Language holds many clues to history in this tale. Did “key religious words... acquire opposite meanings” among Vedic Aryans and Zoroastrian Ariyas because Aryans and Ariyas descend from a larger group that suffered an acrimonious split? (Thus Proto-Indo-European deva (‘celestial being’) retains this meaning for Aryans but comes to mean ‘demon’ (daeva) to Ariyas). Meanwhile, an analysis of animal and plant names in Indo-European languages suggests that its speakers came from lands rich in salmon — and also the gow (cow), seu (swine) and ghans (duck or goose), but not monkeys, snakes or tigers, “nouns that were missing from the Indo-European vocabulary”.
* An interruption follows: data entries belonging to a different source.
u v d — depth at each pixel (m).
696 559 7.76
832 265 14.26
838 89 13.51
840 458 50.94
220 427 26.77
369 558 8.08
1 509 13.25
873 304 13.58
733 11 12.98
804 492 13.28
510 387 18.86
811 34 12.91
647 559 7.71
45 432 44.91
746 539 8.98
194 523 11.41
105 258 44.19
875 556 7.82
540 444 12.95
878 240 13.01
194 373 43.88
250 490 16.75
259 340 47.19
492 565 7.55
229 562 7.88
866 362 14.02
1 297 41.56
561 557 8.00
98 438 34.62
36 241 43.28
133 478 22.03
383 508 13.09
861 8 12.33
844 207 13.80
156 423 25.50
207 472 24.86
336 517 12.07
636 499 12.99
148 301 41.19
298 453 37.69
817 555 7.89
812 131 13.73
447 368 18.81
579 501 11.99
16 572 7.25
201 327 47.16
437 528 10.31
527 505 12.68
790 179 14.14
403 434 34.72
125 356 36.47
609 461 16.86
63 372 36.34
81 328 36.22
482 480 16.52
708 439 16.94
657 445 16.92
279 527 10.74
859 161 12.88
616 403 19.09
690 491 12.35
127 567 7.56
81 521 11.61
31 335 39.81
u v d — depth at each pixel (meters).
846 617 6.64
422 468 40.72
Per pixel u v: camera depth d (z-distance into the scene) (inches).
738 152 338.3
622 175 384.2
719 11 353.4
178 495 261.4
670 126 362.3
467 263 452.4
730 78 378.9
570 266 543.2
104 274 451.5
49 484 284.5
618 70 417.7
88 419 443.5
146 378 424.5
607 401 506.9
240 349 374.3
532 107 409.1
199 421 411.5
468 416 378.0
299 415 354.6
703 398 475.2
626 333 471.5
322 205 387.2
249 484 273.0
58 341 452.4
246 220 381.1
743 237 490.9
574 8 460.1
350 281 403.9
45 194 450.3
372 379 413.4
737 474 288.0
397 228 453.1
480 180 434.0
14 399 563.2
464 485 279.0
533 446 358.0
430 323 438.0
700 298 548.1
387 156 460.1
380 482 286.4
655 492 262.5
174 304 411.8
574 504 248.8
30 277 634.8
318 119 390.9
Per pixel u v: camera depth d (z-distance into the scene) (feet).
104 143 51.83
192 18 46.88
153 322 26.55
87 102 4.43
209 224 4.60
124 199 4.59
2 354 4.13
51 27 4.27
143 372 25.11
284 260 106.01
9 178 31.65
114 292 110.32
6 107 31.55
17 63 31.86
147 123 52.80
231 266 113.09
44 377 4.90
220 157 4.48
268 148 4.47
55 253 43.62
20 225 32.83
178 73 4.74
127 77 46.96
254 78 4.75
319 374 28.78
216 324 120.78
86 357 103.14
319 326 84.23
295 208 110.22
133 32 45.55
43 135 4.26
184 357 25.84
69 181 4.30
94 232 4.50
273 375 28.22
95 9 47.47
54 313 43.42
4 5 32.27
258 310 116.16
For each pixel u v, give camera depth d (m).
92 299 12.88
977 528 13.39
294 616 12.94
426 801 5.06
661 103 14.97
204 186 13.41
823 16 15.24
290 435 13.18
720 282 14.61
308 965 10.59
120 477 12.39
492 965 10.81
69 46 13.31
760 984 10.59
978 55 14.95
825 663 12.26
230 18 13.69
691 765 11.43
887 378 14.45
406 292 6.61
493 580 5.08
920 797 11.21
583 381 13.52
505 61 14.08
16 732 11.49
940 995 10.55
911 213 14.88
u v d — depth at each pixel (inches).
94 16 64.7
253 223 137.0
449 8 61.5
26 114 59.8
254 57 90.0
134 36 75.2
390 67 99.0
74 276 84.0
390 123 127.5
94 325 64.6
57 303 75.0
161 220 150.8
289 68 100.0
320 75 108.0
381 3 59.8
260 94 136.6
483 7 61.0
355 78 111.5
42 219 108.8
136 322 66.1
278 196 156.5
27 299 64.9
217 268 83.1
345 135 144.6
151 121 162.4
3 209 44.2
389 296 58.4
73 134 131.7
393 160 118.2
The horse, on the other hand — to ride, to eat, to sacrifice — is critical to the archaeological discoveries around the Aryans and their descendants, most spectacular being the Scythian kurgans (burial mounds). The Scythians lived on the steppe c. 800 BCE, had no written language but left behind beautiful art in elaborate graves in which they were often buried with their horses. Sakas to the Persians, they were happier on horseback than on foot, not even using saddles, which may explain “why they were among the first people in history known to wear trousers.”
Equally adept horse-riders were the Celts, another sub-family of the Aryans and, like the Scythians, averse to writing. According to Julius Caesar, their druids thought it “unlawful” to write down their sacred verses. These druids were one of the three tiers of Celtic society — priests, warriors and workers — a tripartite division with, Allen notes, “striking” parallels to India’s “brahmanical caste structure”, and thought to be characteristic of Indo-European cultures.
Such was the allure of the Scythians and Celts that they both inspired modern nationalist sentiment, one in Russia the other in Western Europe. This too, it seems, is characteristic of the Aryans — “one of the most emotive, abused and divisive words in the English language” — to evoke unfounded chauvinism.